Go through the records that follow and tally the lines with "Table" in them; answer with the number alone.

[Collected data entries]
Segment Open
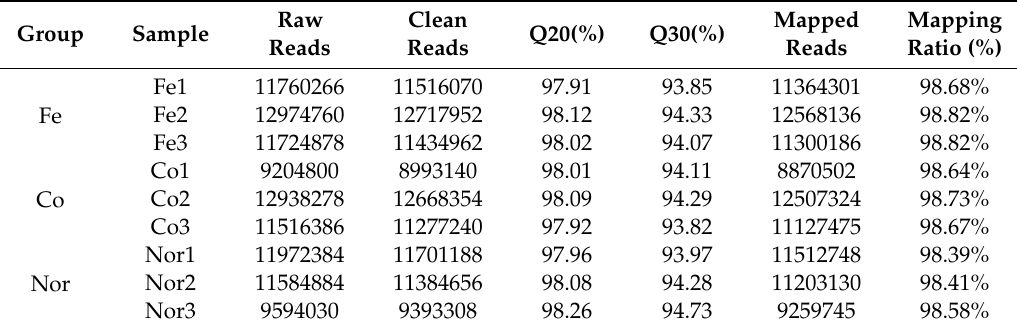
Table 2. Summary of RNA Sequencing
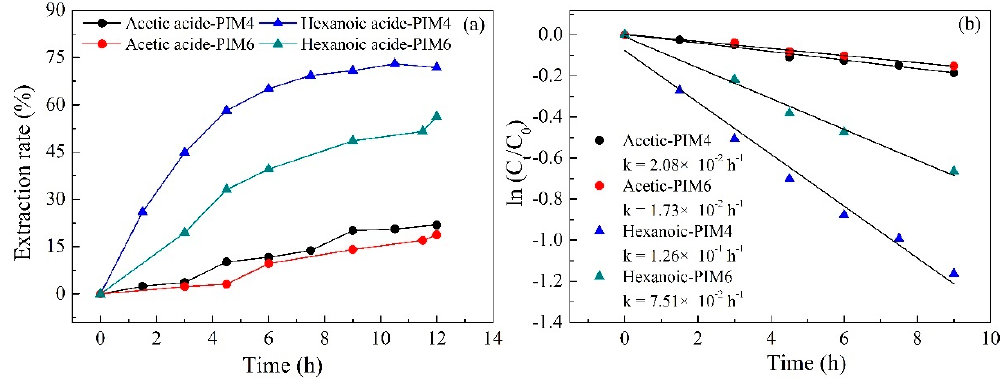
Figure 2. ( a ) Effect of the carrier type (Cyphos IL 101 and Aliquat 336) on the separation of acetic and hexanoic acids from their mixture and ( b ) kinetic plots for the transport of acetic and hexanoic acids across a PIM containing Cyphos IL 101 or Aliquat 336 as the carrier (PIMs: PIM4 and PIM6; Feed solution: 0.01 mol L − 1 acetic acid + 0.01 mol L − 1 hexanoic acid, pH = 6; Stripping solution: 0.1 mol L − 1 HCl).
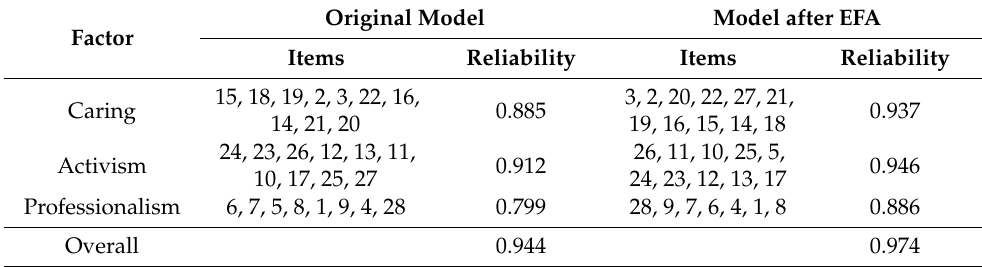
Table 4. Cronbach’s alpha and items distribution in the original and new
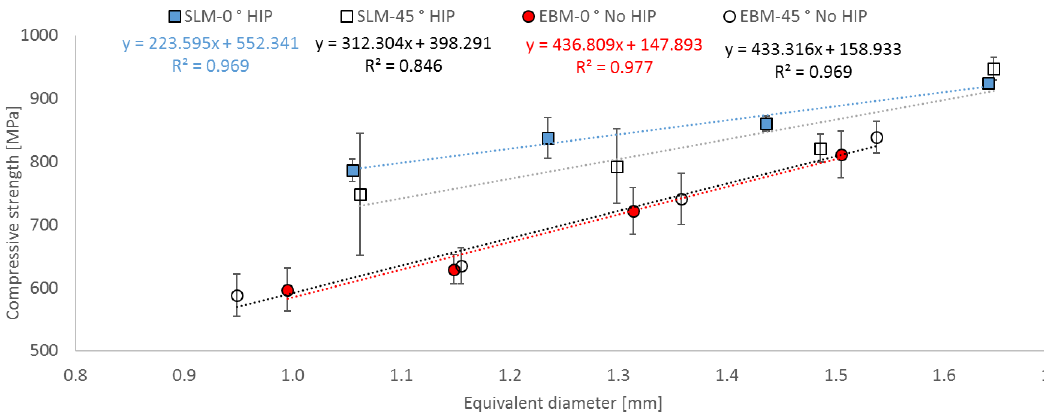
Figure 16. Relation between equivalent diameter and compressive strength for SLM parts (HIP) and EBM parts (No HIP) in the orientations 0° and 45°.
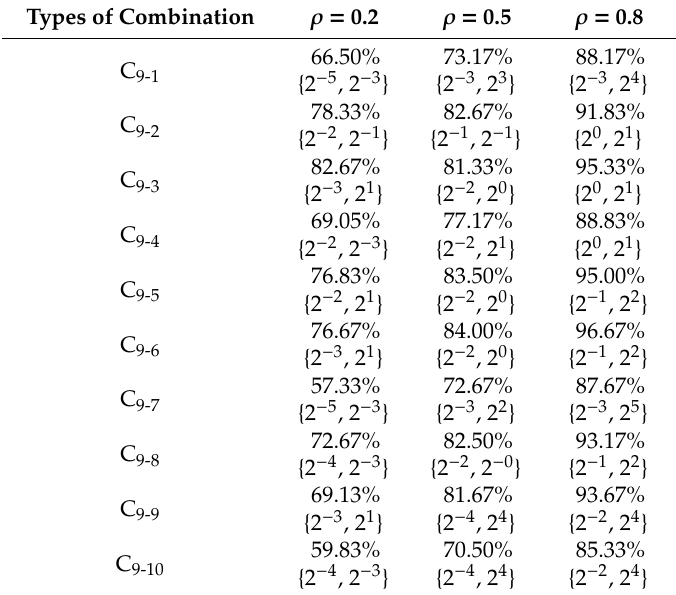
Table 7. SVM Identification results, AIR -SVM {C, γ }, for ten combinations of faults of an MNP 9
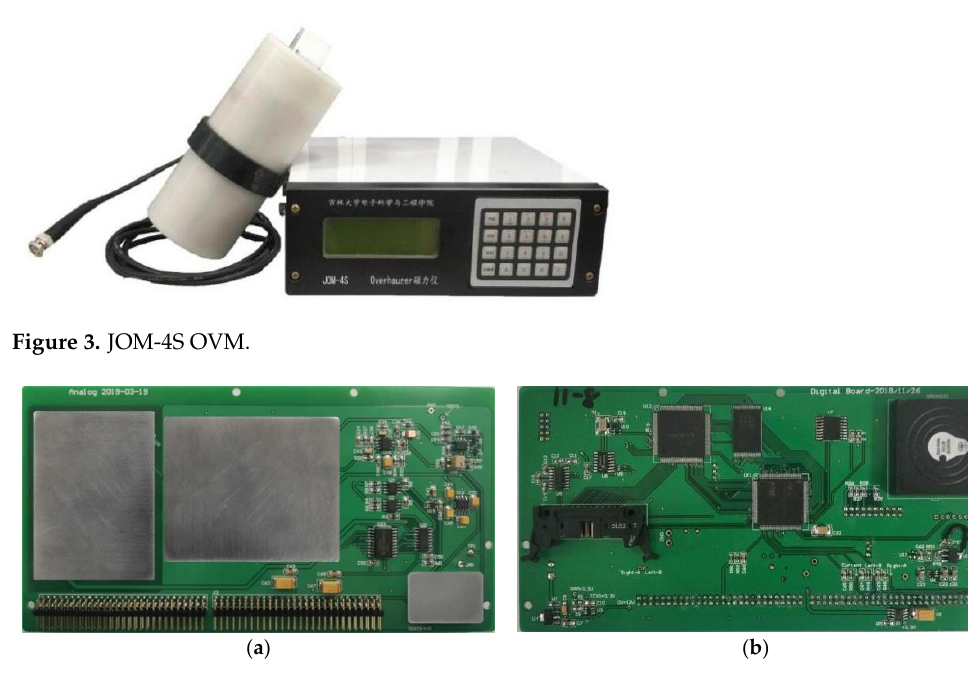
Figure 4. Analog board ( a ) and digital board ( b ) of JOM-4S OVM.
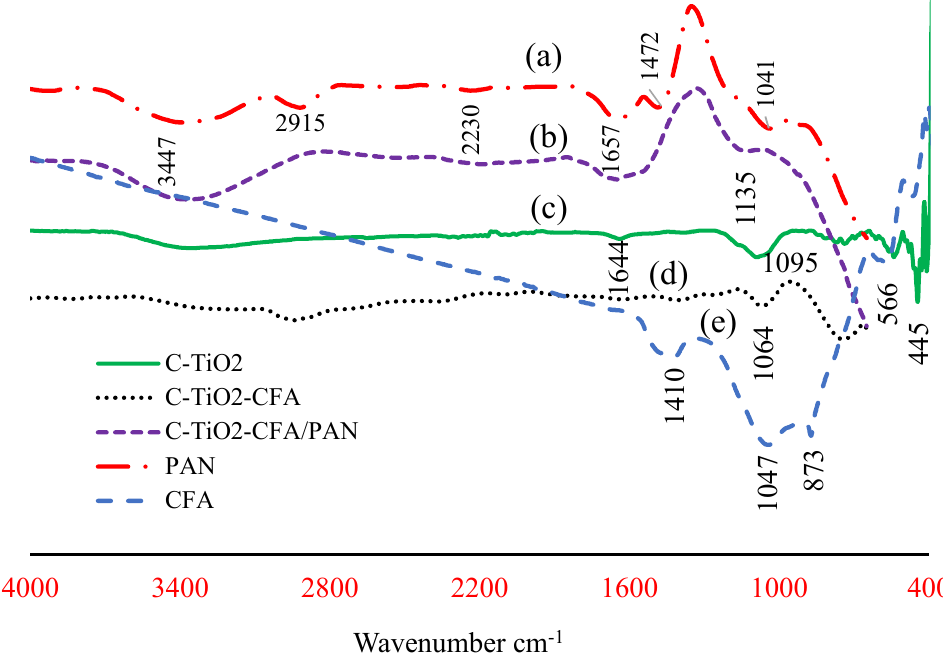
Figure 1. FTIR spectra of ( a ) PAN, ( b ) C-TiO 2 -CFA/PAN, ( c ) C-TiO 2 , ( d ) C-TiO 2 -CFA, and ( e ) CFA.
Segment Closed
* **SOLUTION FOR THIS TASK**
3